WHAT TO WORK ON |
Using the data below, return every line that holds the word "המחשב".

Transcribed page contents:
+-------+

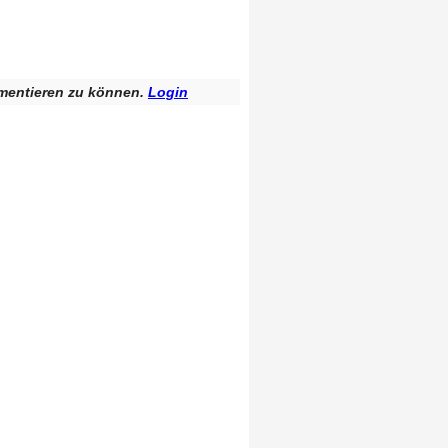
mentieren zu können.
Login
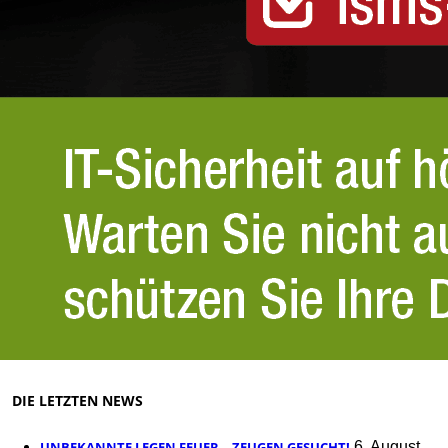
DIE LETZTEN NEWS
UNBEKANNTE LEGEN FEUER – ZEUGEN GESUCHT!
6. August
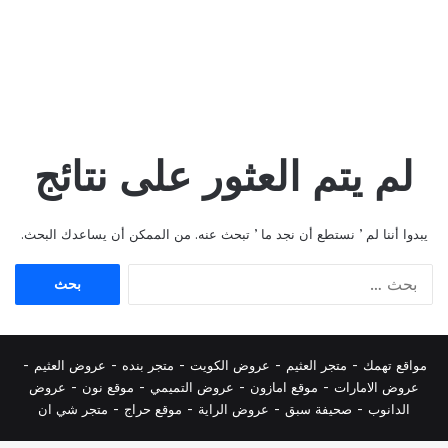
لم يتم العثور على نتائج
يبدوا أننا لم ’ نستطع أن نجد ما ’ تبحث عنه. من الممكن أن يساعدك البحث.
البحث
عن:
مواقع تهمك -
متجر العثيم
-
عروض الكويت
-
متجر بنده
-
عروض العثيم
-
عروض الامارات
-
موقع امازون
-
عروض التميمي
-
م
وقع نون
-
عروض
الدانوب
-
صحيفة سبق
-
عروض الراية
-
موقع حراج
-
متجر شي ان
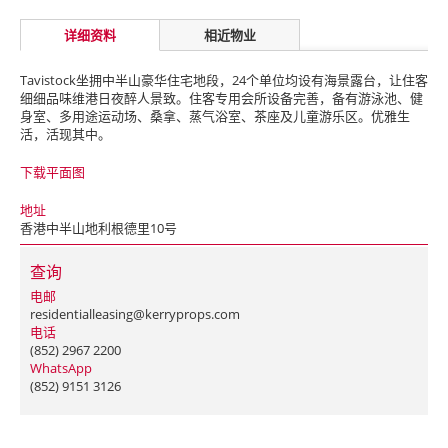
详细资料
相近物业
Tavistock坐拥中半山豪华住宅地段，24个单位均设有海景露台，让住客
细细品味维港日夜醉人景致。住客专用会所设备完善，备有游泳池、健
身室、多用途运动场、桑拿、蒸气浴室、茶座及儿童游乐区。优雅生
活，活现其中。
下载平面图
地址
香港中半山地利根德里10号
查询
电邮
residentialleasing@kerryprops.com
电话
(852) 2967 2200
WhatsApp
(852) 9151 3126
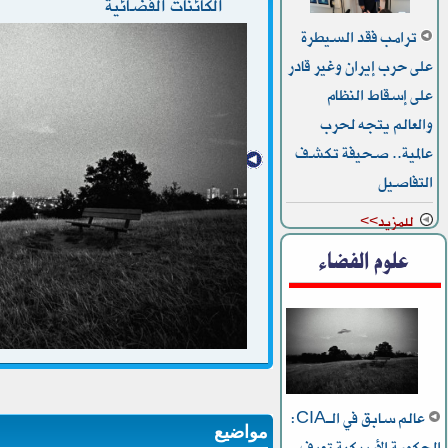
الكائنات الفضائية
ترامب فقد السيطرة
على حرب إيران وغير قادر
على إسقاط النظام
والعالم يتجه لحرب
عالمية.. صحيفة تكشف
التفاصيل
للمزيد>>
علوم الفضاء
عالم سابق في الـCIA:
مواضيع
الحكومة الأمريكية تعرف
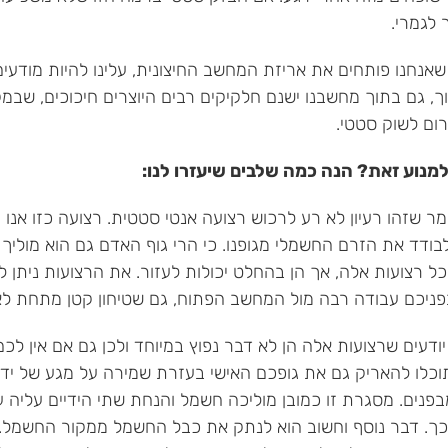
 לגמרי.
אנחנו פותחים את אריזת המחשב החיצונית, עלינו להיות מודעים
וך, גם בתוך מחשבנו ישנם חלקיקים רבים היוצרים חיכוכים, שבמקר
רום לשוק סטטי.
 למנוע זאת? הנה כמה שלבים שיעזרו לנו:
ר שזהו רעיון לא רע לרכוש רצועה אנטי סטטית. רצועה כזו אנו 
בודד את הזרם החשמלי מגופנו. כי הרי גוף האדם גם הוא מוליך
ל רצועות אלה, אך הן בהחלט יכולות לעזור. את הרצועות ניתן ל
פניכם עבודה רבה מול המחשב הפתוח, גם שטיחון קטן מתחת לאז
 יודעים שרצועות אלה הן לא דבר נפוץ במיוחד ולכן גם אם אין ל
וכלו להאריק גם את גופכם האישי בעזרת שמירה על מגע של י
נים. מסגרת זו כמובן מוליכה חשמל והנחת שתי הידיים עליה ע
ך. דבר נוסף וחשוב הוא לנתק את כבל החשמל ממקור החשמל. מ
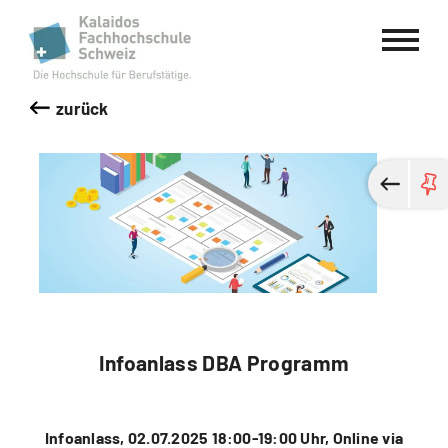
Kalaidos Fachhochschule Schweiz
zurück
Infoanlass DBA Programm
Infoanlass, 02.07.2025 18:00-19:00 Uhr, Online via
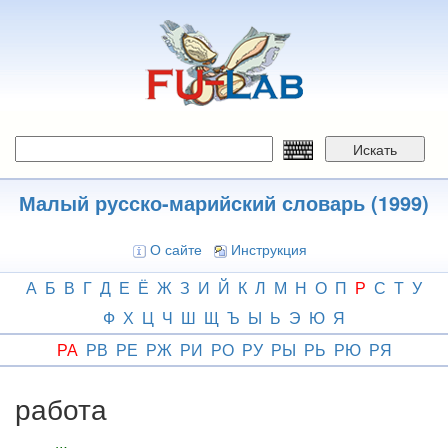
Перейти
к
основному
содержанию
Искать
Малый русско-марийский словарь (1999)
О сайте
Инструкция
А
Б
В
Г
Д
Е
Ё
Ж
З
И
Й
К
Л
М
Н
О
П
Р
С
Т
У
Ф
Х
Ц
Ч
Ш
Щ
Ъ
Ы
Ь
Э
Ю
Я
РА
РВ
РЕ
РЖ
РИ
РО
РУ
РЫ
РЬ
РЮ
РЯ
работа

+-------+

ANSWER TO THIS PROBLEM |
אנחנו פותחים את אריזת המחשב החיצונית, עלינו להיות מודעים
פניכם עבודה רבה מול המחשב הפתוח, גם שטיחון קטן מתחת לאז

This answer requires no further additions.